- [Exercise aim]
Write out the passage on Hurst's basketball career between "During the 2006/2007" and "scored 11 points.", inclusive.

- [Exercise passage]
In 2009, she played for the Gladstone Port City Power in the Queensland Basketball League with Capitals teammate Jessica Bibby. She helped guide her team to a QBL championship, the first in the team's history. In 2010, she was named to the Queensland Basketball League's All-Star Five. She was also a member of the Power in 2010 and 2011. She was named the player of the week in Round Three.

===WNBL===
Hurst has played for the Canberra Capitals and was with the team for the 1999/2000, 2000/2001, 2001/2002, 2002/2003, 2005/2006, 2006/2007, 2007/2008, 2008/2009, and 2009/2010 seasons. Her team won the WNBL Grand Final in 2001/2002, 2002/2003, 2005/2006, 2006/2007, 2008/2009 and 2009/2010. They were runners up in 2000/2001. In the 2008/2009 game, she was named the Grand Final MVP. In the preliminary final against the Sydney Uni Flames for the 2009/2010 campaign, she scored 18 points with 15 of them coming from five three-pointers.

During the 2006/2007 regular season, Hurst averaged 8.9 points per game. She played in a game against the Sydney Uni Flames in October 2007 that her team lost 112–102. In a January 2008 63–57 win for the Capitals against the Dandenong Rangers, she scored 20 points. She had a calf injury in early 2009 and missed three games. In a January 2009 game against the AIS, she scored 17 points in the team's 87–51 victory. In a late January 2009 game against the AIS which Canberra won 99–72, she scored 15 points. In a January 2009 game against the Logan Thunder that Canberra won 76–53, she scored 11 points.

===Europe===
She signed with the French club, Aix en Provence in 2011 and played for them during the 2011/2012 season. In a September 2011 game, she scored 7 points in the third quarter against Villeneuve d'Ascq. She finished the game with 24 points, 4 rebounds, and 8 assists. Her team lost the game 91–94, the third game of the regular season.

===National team===
Hurst was a member of the 2009 Australian women's senior national team and earned her first cap with the national team in 2009 in a series against China which Australia won 2 games to 1. She played in the third game and was expected to step up because Alicia Poto was injured. On 2 September 2009, she played in the Canberra hosted return game against New Zealand in the Oceania Championship. She won a gold medal in 2009 at the FIBA Oceania Women's Championships. She was a member of the 2010 and 2011 Opals squad. She played in September 2011 three game test series against New Zealand. She was named to the 2012 Opals. She missed the first training camp in March 2012 for the 2012 Summer Olympics campaign because she was playing club basketball in Europe. She was scheduled to participate in the national team training camp held from 14 to 18 May 2012 at the Australian Institute of Sport.

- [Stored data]

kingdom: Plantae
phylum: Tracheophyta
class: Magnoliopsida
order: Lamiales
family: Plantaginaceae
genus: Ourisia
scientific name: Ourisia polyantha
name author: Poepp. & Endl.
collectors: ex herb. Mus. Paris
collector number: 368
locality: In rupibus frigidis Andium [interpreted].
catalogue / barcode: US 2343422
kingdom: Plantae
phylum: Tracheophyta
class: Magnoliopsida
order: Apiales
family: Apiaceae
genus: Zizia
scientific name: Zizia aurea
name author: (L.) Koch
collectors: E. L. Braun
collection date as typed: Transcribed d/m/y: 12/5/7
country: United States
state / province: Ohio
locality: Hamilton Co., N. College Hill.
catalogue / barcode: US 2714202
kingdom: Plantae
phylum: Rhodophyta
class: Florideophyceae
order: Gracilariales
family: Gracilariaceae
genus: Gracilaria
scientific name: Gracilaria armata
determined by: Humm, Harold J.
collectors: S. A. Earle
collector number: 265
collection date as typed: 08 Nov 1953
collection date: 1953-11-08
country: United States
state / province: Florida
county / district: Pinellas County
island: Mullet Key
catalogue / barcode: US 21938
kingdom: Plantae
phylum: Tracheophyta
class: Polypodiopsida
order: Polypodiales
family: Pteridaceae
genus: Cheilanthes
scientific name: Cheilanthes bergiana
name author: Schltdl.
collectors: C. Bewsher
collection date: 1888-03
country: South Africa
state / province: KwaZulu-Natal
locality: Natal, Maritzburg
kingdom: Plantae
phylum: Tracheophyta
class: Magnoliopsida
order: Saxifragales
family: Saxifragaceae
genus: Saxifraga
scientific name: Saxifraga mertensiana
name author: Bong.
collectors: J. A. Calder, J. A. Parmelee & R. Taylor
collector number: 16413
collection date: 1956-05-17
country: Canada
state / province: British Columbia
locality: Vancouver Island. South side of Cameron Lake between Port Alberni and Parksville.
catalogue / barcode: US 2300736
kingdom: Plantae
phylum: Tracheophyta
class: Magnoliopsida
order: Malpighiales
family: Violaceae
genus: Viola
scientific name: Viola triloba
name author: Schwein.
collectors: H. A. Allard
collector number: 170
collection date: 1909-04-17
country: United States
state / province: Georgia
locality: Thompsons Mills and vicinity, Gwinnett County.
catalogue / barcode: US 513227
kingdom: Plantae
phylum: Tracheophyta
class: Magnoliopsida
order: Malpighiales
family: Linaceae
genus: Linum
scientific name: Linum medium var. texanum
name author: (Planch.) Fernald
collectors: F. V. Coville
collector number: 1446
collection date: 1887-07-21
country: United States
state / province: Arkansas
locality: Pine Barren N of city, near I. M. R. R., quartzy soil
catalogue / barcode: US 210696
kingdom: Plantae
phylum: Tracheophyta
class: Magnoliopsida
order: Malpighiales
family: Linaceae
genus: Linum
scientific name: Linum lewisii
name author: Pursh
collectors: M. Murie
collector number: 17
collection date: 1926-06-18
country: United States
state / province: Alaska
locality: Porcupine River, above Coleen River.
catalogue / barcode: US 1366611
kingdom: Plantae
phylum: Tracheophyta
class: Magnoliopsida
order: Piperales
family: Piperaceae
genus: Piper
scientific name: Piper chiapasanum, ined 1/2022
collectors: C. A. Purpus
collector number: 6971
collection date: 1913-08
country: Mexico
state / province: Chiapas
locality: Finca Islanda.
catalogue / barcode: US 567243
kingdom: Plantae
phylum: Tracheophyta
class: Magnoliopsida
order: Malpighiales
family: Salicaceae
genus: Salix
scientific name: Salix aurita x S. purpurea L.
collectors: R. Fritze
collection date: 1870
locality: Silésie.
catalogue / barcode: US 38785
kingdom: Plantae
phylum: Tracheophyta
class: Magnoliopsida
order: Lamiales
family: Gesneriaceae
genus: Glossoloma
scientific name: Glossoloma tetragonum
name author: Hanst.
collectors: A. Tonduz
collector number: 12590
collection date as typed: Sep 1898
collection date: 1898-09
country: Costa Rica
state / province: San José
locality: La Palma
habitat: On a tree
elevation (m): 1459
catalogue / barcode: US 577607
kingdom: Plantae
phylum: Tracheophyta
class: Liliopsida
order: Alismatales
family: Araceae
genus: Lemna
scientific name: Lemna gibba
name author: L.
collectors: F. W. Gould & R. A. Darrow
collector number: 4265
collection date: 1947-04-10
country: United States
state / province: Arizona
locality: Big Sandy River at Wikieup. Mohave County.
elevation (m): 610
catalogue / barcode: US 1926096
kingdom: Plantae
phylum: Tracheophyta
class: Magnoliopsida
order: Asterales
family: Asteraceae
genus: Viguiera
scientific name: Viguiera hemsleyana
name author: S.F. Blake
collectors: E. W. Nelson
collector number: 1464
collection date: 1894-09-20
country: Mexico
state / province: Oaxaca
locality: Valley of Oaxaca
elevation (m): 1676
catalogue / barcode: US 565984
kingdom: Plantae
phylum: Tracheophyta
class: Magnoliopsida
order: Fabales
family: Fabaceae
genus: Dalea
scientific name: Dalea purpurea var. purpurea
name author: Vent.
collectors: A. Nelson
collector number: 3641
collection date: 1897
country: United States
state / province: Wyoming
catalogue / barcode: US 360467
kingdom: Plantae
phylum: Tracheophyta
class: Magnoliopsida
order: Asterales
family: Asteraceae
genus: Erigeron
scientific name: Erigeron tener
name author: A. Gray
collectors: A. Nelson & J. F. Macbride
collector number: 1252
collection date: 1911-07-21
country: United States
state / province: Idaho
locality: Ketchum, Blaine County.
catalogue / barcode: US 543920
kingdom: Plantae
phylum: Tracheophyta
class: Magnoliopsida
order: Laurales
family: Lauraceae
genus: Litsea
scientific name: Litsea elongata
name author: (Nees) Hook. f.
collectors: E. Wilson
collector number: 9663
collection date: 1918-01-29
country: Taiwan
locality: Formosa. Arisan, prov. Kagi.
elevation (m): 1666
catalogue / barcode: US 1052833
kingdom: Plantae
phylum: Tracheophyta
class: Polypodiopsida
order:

- [Your solution]
During the 2006/2007 regular season, Hurst averaged 8.9 points per game. She played in a game against the Sydney Uni Flames in October 2007 that her team lost 112–102. In a January 2008 63–57 win for the Capitals against the Dandenong Rangers, she scored 20 points. She had a calf injury in early 2009 and missed three games. In a January 2009 game against the AIS, she scored 17 points in the team's 87–51 victory. In a late January 2009 game against the AIS which Canberra won 99–72, she scored 15 points. In a January 2009 game against the Logan Thunder that Canberra won 76–53, she scored 11 points.